Excerpt provided:

Sezincote House and Gardens
History, tourist information, and nearby accommodation
A little bit of the Far East in the Cotswold countryside, Sezincote is a unique house built in the style of a Rajasthan palace.
Charles Cockerell served with the East India Company in Bombay. In 1798 he inherited the Sezincote estate from his brother John. Charles, later Sir Charles, employed his own brother, Samuel Pepys Cockerell, as an architect to construct a new house and garden at Sezincote, using as a blueprint the elaborate oriental palaces of Rajasthan.
SP Cockerell had already been employed creating the nearby estate of Daylesford, but here he was encouraged to create an extravagant house in the Mogul style, with a central dome and minaret, set off in a formal arrangement of a curving orangery and canal garden. Sezincote was used by architect John Nash as a model for the extravagant Brighton Pavilion.
There are two gardens at Sezincote, the formal canal garden beside the house, and a more informal stream garden near the entrance to the grounds. The most immediately recognizable features of the formal garden are two large statues of elephants which act as a focal point for a canal leading from the house to a nearby hill.
The curving orangery opens into the garden, and when the weather is fine the orangery doors are open, creating a space that is both indoors and outdoors at once.
The informal garden was created with the aid of Thomas Daniell and Humphrey Repton. It is approached over an Indian Bridge, which gives way to winding paths along a stream, where bog-loving plants flourish. At the top of the property is a fountain pool punctuated at one end by a small temple to a Hindu sun god.
Stepping stones lead across the stream and under the bridge, where stone benches let visitors sit out of the sun and enjoy the view down the garden slope. The gardens offer plenty of summer interest, and in the Autumn the colours are superb.
If you interested in the Cockerell family of Sezincoite you might enjoy a quick trip to the neighbouring parish of Longborough, where the parish church of St James contains the Sezincote Chapel, with memorials to the Cockerell and Rushton families.

Stated goal 1: From the page about Sezincote, repeat word for word the passage starting with "SP Cockerell had" and going on through "outdoors at once.".
Stated goal 2: According to the page about Sezincote, which building did architect John Nash use Sezincote as a model for?

Information provided:
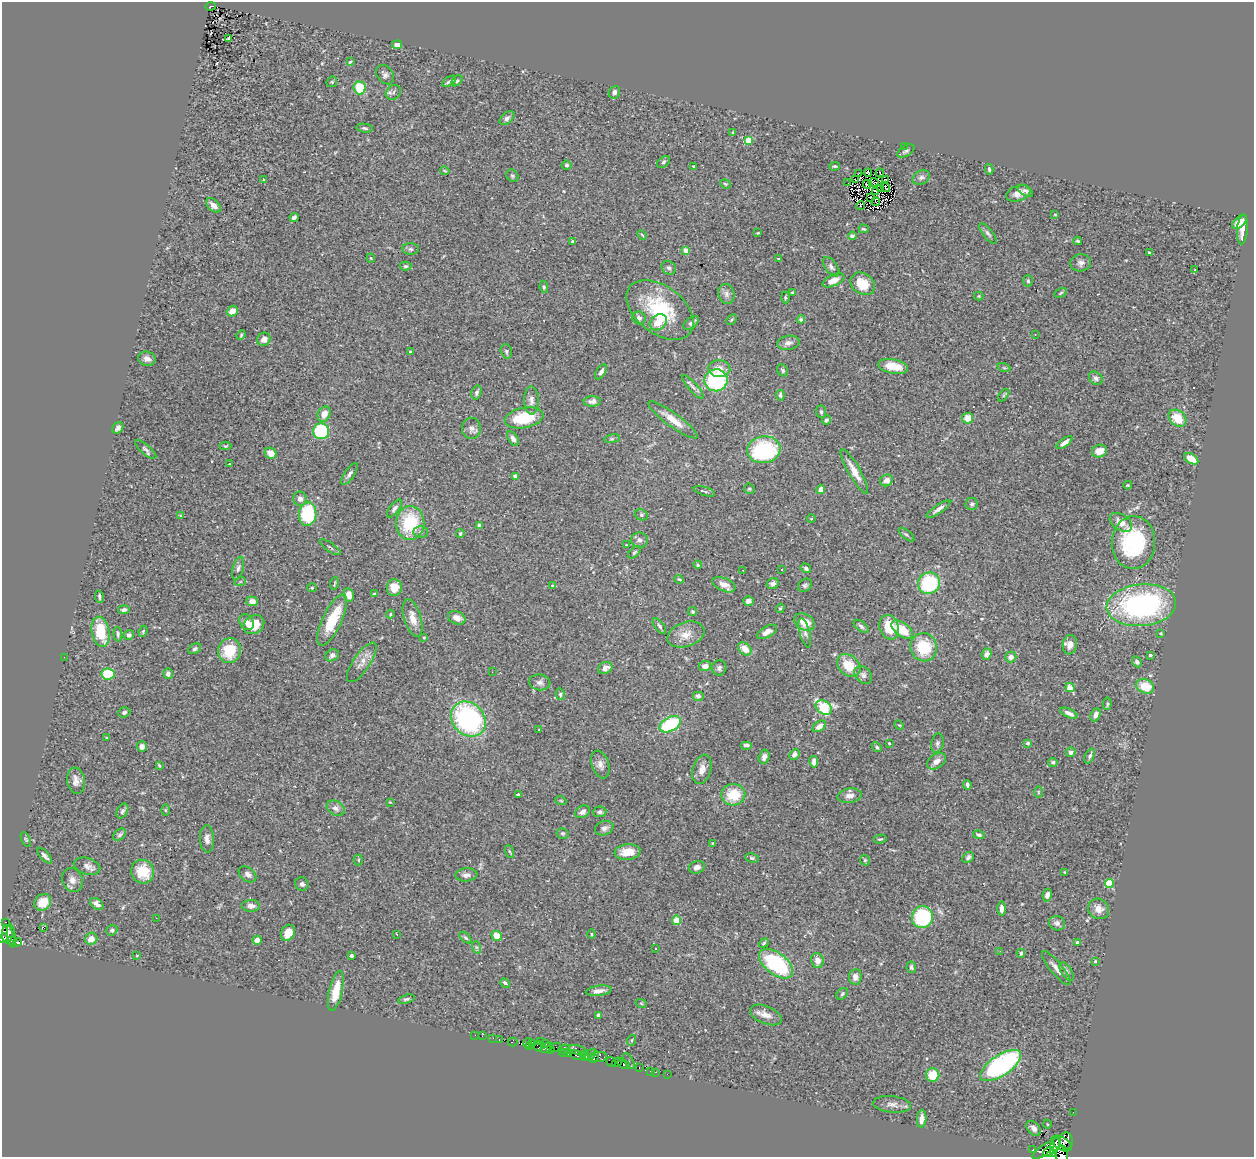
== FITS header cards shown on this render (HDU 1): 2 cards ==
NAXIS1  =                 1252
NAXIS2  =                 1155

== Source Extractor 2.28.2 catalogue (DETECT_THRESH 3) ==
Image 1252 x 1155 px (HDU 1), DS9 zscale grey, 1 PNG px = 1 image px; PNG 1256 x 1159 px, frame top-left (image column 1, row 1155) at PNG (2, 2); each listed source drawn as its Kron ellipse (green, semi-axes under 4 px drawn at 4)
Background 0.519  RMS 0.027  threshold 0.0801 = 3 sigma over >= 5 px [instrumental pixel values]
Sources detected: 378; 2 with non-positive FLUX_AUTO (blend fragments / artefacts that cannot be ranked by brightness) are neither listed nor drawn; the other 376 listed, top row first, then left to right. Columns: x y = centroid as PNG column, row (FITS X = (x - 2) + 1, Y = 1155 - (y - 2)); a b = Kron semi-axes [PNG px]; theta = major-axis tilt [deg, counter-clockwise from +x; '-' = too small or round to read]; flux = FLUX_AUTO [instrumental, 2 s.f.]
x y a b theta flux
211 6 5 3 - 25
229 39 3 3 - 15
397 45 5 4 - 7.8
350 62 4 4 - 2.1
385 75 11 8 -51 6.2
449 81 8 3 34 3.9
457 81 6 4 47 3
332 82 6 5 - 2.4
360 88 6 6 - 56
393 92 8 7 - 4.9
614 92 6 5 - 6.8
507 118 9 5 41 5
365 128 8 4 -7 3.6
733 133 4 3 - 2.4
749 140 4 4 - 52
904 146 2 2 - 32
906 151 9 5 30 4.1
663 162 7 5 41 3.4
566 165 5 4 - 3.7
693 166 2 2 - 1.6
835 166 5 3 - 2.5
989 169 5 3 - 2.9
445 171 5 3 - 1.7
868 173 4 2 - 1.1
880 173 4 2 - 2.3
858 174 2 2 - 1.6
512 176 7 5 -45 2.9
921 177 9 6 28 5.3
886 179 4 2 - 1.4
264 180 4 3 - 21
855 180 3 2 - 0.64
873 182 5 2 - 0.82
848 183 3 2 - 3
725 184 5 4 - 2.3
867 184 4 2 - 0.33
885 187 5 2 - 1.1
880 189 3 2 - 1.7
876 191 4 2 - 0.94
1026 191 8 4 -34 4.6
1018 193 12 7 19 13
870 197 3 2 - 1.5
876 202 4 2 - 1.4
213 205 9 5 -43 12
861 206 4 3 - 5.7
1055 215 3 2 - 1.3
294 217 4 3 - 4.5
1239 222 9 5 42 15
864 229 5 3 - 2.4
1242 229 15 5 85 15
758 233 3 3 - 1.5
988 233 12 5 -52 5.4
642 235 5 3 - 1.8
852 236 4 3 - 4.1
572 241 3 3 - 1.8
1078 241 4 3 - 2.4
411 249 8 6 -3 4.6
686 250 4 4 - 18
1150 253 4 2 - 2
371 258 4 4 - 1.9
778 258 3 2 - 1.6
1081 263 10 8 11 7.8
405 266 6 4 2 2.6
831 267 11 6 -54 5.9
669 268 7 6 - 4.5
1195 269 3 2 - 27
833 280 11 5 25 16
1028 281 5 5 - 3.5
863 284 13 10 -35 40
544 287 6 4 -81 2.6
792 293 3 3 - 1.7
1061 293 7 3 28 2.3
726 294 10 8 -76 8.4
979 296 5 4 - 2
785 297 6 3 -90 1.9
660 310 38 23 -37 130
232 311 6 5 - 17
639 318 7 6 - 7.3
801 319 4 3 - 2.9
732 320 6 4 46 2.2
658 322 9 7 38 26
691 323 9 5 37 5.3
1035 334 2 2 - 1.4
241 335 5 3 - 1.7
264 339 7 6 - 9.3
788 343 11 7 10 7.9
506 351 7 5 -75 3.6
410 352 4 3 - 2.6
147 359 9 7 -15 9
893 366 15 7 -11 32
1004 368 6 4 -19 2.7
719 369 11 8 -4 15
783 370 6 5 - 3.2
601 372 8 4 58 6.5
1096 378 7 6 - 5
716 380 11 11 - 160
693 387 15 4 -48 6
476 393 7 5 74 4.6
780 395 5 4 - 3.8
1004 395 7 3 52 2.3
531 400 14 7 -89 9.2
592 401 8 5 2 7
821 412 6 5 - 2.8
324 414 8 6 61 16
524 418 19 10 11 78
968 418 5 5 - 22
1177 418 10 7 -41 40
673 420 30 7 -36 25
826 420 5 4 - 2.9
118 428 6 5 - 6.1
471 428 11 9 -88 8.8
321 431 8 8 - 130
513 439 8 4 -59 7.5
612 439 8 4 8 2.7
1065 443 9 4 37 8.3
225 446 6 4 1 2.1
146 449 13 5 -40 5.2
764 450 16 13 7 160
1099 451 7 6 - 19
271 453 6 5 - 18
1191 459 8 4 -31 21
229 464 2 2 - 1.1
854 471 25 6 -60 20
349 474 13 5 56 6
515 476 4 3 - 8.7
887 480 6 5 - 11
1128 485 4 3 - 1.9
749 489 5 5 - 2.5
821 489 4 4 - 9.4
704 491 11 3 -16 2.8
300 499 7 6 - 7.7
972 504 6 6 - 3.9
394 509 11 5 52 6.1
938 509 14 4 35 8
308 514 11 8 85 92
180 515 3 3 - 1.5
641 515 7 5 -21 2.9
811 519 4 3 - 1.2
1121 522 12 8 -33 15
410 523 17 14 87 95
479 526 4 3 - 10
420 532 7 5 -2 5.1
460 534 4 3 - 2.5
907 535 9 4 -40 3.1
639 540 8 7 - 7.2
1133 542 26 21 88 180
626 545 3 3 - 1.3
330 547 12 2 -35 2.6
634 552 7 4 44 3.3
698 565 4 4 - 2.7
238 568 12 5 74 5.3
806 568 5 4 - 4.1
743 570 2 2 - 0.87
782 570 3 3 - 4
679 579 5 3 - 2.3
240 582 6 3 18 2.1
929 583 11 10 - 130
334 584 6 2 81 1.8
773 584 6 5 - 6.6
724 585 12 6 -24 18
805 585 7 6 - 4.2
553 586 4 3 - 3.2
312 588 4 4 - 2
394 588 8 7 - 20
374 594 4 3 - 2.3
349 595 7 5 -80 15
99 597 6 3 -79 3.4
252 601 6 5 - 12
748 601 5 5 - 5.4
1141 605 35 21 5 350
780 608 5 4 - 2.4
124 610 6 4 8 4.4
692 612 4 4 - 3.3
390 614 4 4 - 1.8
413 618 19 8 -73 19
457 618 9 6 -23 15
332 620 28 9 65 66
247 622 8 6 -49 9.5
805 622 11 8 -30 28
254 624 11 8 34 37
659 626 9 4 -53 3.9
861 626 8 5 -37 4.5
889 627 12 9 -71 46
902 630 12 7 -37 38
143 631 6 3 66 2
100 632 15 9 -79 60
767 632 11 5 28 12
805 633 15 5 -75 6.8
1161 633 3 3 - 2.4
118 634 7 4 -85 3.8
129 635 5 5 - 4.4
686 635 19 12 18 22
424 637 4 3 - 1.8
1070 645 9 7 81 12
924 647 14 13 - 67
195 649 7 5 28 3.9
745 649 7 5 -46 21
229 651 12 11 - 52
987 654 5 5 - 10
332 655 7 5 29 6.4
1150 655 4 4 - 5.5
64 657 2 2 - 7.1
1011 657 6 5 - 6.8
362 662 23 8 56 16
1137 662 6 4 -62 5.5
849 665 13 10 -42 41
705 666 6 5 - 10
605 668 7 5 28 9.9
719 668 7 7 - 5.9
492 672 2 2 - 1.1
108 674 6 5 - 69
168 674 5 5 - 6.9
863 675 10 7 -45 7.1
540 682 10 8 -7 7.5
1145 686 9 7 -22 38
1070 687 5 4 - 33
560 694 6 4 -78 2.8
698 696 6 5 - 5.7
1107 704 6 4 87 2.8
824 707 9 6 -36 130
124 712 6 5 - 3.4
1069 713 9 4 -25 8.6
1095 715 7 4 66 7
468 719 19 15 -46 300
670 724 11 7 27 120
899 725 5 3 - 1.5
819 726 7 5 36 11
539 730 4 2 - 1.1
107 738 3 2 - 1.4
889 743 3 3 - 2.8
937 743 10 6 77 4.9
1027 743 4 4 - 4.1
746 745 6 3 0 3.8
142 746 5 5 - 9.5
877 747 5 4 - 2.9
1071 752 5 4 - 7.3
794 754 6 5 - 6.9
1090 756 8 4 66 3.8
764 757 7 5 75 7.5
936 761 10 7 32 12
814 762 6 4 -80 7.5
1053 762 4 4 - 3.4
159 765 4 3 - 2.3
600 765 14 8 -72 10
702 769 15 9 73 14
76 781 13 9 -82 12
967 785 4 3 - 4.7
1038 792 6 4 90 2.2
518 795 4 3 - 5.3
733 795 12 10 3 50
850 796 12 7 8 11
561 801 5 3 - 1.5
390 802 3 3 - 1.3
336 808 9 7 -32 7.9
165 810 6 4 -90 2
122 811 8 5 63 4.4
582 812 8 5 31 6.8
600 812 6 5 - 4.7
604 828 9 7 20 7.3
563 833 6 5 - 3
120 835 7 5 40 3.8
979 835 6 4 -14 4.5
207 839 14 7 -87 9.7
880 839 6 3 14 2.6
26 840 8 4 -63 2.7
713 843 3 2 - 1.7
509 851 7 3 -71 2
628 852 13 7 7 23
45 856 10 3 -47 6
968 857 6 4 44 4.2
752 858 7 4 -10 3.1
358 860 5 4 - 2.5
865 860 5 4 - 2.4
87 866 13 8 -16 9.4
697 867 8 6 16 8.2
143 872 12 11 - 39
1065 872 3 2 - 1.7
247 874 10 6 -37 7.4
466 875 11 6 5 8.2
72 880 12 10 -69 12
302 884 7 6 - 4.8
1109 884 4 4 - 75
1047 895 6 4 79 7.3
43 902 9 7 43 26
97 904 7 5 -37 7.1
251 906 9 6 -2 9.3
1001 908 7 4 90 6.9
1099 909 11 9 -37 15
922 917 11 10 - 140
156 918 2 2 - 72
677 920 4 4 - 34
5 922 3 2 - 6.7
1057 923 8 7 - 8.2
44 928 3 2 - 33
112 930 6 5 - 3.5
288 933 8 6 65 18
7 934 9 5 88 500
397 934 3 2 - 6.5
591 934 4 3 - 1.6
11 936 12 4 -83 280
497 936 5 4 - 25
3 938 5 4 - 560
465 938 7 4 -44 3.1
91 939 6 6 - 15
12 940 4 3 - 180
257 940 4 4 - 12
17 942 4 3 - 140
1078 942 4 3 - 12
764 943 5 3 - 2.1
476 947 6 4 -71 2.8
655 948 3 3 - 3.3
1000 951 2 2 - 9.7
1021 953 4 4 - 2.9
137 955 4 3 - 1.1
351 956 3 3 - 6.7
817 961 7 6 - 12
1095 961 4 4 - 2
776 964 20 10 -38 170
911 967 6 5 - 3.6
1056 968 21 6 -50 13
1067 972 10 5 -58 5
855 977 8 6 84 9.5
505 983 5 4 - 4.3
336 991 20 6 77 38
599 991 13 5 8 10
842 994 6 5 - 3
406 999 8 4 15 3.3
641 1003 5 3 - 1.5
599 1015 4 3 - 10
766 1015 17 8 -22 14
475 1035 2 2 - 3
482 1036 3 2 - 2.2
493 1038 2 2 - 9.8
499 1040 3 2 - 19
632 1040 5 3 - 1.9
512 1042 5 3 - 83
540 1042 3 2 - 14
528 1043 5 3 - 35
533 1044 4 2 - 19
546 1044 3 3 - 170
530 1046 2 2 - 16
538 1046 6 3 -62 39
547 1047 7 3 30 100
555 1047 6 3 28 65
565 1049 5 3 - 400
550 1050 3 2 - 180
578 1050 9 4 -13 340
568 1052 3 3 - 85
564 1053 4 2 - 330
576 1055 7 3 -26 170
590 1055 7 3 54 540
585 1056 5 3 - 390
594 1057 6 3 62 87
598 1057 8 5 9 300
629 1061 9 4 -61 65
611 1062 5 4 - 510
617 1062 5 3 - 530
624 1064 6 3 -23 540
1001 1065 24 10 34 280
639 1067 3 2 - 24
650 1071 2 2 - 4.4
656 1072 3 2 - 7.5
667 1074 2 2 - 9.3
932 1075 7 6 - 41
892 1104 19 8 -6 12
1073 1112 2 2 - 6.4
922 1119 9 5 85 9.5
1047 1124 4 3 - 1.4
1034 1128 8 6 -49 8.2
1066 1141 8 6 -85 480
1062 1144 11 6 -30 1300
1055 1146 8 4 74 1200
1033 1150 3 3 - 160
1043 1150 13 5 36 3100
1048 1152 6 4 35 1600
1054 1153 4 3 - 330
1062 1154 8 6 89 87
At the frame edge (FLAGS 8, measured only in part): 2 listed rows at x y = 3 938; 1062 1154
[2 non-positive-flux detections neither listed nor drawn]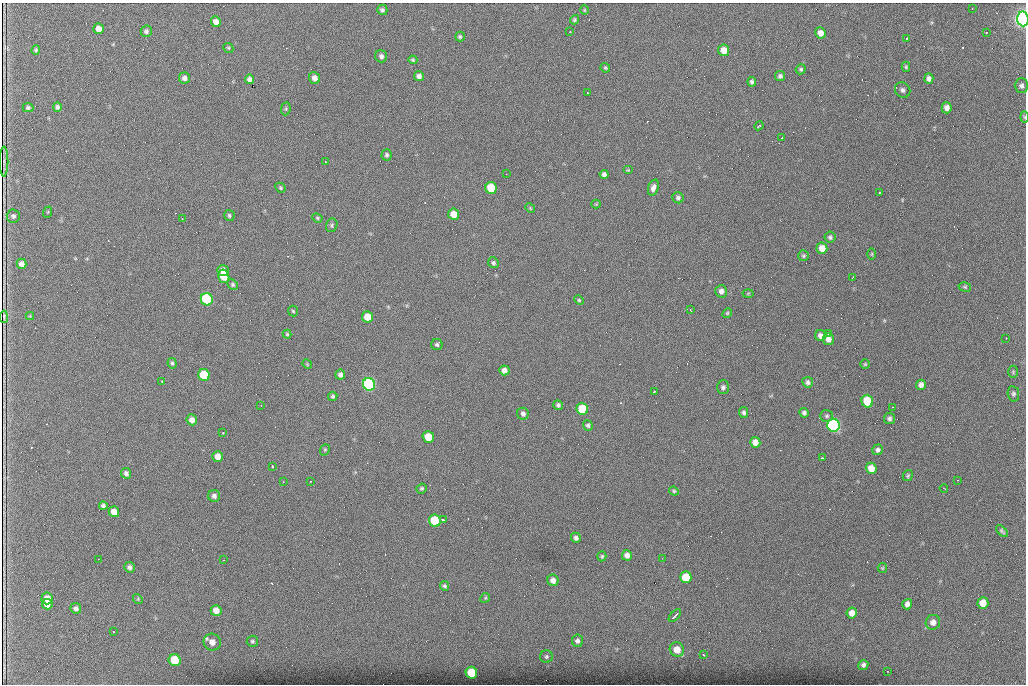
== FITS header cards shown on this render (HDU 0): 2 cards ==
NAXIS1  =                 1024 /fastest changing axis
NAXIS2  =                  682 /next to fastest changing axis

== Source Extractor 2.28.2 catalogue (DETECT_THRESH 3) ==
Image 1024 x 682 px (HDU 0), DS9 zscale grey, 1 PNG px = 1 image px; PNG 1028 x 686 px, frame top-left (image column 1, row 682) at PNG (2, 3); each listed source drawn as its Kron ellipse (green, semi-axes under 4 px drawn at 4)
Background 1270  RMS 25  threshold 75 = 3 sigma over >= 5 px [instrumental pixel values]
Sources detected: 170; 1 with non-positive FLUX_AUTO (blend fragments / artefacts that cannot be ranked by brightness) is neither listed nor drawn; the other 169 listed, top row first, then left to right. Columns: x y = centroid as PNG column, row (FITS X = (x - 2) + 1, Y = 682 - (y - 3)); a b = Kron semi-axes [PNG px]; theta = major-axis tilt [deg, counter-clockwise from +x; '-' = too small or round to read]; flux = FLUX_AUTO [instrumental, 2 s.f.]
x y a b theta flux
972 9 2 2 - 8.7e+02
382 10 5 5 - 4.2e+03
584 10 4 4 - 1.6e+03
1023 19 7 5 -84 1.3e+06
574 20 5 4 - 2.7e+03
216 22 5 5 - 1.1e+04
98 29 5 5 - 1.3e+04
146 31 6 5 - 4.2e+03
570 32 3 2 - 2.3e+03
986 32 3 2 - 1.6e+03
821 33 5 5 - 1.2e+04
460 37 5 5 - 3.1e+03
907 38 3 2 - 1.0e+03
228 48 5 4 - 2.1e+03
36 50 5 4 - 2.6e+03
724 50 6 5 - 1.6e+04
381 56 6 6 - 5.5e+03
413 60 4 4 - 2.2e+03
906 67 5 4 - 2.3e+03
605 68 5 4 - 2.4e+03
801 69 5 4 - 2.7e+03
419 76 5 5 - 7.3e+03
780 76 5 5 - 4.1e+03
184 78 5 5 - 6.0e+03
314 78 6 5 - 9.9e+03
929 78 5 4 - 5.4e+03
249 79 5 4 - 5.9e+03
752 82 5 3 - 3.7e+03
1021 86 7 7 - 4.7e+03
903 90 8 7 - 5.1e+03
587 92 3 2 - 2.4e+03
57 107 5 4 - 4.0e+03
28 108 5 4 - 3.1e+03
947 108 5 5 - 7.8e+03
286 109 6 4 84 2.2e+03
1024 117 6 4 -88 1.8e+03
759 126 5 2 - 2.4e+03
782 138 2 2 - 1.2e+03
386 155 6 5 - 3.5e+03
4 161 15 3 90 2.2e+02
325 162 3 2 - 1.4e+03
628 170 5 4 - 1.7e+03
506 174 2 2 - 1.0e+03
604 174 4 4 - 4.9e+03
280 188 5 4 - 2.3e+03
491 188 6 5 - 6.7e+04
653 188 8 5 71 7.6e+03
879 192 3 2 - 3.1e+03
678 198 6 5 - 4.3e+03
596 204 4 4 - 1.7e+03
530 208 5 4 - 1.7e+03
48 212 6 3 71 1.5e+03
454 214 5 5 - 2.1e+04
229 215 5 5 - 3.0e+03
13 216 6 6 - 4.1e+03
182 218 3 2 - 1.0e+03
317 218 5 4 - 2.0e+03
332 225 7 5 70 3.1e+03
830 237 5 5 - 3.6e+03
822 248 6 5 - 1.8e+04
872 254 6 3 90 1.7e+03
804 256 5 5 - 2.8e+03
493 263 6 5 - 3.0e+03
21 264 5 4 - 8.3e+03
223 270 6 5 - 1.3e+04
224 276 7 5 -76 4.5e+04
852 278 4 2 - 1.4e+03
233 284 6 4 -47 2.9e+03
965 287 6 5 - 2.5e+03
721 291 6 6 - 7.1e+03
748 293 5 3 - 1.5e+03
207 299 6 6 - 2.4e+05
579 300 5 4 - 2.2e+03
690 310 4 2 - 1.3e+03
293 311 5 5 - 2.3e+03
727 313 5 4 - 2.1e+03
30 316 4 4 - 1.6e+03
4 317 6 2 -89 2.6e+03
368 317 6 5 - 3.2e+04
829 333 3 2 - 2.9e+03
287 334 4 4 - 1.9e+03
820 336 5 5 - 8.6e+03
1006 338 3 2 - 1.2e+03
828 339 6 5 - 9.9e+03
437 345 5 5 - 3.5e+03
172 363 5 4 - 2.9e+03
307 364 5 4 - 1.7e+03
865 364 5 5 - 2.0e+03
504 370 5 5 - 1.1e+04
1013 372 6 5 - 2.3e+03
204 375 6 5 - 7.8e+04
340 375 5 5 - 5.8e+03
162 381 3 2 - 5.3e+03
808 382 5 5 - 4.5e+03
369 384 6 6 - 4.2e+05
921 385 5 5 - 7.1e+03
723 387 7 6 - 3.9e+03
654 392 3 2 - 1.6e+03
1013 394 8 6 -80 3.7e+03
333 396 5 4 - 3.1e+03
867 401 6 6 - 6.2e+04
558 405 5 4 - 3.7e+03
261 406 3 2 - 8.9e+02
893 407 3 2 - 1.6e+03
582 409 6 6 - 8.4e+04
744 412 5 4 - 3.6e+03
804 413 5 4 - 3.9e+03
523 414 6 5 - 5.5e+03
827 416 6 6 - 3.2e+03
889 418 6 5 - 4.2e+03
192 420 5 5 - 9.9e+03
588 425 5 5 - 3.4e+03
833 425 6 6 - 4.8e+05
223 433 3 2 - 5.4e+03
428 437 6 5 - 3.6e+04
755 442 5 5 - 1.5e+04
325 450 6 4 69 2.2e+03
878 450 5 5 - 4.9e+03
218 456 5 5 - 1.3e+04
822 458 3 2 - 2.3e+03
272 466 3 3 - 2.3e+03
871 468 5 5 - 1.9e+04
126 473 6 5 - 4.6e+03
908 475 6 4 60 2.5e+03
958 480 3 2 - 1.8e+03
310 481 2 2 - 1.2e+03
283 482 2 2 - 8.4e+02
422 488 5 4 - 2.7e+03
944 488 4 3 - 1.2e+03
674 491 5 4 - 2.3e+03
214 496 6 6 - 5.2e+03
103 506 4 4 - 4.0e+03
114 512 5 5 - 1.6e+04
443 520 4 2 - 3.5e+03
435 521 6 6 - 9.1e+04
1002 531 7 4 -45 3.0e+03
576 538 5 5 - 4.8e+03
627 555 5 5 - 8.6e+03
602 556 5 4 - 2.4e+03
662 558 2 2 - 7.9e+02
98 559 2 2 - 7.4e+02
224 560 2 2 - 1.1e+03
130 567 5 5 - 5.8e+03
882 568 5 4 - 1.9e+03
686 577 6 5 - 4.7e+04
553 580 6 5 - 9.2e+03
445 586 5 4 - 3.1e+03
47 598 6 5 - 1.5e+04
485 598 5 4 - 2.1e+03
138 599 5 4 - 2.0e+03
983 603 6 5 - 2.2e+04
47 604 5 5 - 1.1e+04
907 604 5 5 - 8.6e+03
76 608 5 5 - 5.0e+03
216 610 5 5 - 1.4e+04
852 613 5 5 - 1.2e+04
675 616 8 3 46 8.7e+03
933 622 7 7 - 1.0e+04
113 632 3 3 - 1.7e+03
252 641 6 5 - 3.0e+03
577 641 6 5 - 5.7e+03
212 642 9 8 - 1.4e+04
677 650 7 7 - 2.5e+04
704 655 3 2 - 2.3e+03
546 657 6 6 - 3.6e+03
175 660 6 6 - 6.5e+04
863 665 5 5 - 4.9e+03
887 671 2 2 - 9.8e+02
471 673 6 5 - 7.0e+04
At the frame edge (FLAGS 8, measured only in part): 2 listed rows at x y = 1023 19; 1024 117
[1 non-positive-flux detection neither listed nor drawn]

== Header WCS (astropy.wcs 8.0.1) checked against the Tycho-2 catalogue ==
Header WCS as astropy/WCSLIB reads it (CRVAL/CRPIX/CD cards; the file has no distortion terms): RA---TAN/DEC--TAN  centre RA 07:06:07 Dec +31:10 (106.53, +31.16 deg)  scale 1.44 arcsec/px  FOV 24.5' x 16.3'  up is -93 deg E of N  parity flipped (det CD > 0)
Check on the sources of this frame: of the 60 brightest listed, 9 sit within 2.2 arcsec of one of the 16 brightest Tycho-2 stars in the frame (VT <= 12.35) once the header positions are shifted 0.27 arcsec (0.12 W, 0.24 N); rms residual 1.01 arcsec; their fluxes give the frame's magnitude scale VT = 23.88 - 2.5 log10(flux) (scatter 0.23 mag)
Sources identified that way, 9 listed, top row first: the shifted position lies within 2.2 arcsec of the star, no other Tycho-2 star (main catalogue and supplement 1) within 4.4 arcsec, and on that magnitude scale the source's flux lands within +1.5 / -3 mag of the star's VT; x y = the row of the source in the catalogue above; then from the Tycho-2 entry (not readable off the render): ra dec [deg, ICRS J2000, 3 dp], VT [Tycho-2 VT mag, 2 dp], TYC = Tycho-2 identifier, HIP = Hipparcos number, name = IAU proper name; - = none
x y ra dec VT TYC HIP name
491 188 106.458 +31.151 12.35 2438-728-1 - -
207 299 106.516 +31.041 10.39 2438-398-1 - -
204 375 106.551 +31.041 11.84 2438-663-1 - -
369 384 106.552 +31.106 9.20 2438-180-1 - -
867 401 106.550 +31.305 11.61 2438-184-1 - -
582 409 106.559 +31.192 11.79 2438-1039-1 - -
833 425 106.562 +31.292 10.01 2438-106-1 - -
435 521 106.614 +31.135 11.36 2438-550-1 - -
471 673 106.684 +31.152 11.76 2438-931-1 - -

Correct answer 1:
SP Cockerell had already been employed creating the nearby estate of Daylesford, but here he was encouraged to create an extravagant house in the Mogul style, with a central dome and minaret, set off in a formal arrangement of a curving orangery and canal garden. Sezincote was used by architect John Nash as a model for the extravagant Brighton Pavilion.
There are two gardens at Sezincote, the formal canal garden beside the house, and a more informal stream garden near the entrance to the grounds. The most immediately recognizable features of the formal garden are two large statues of elephants which act as a focal point for a canal leading from the house to a nearby hill.
The curving orangery opens into the garden, and when the weather is fine the orangery doors are open, creating a space that is both indoors and outdoors at once.

Correct answer 2: The Brighton Pavilion.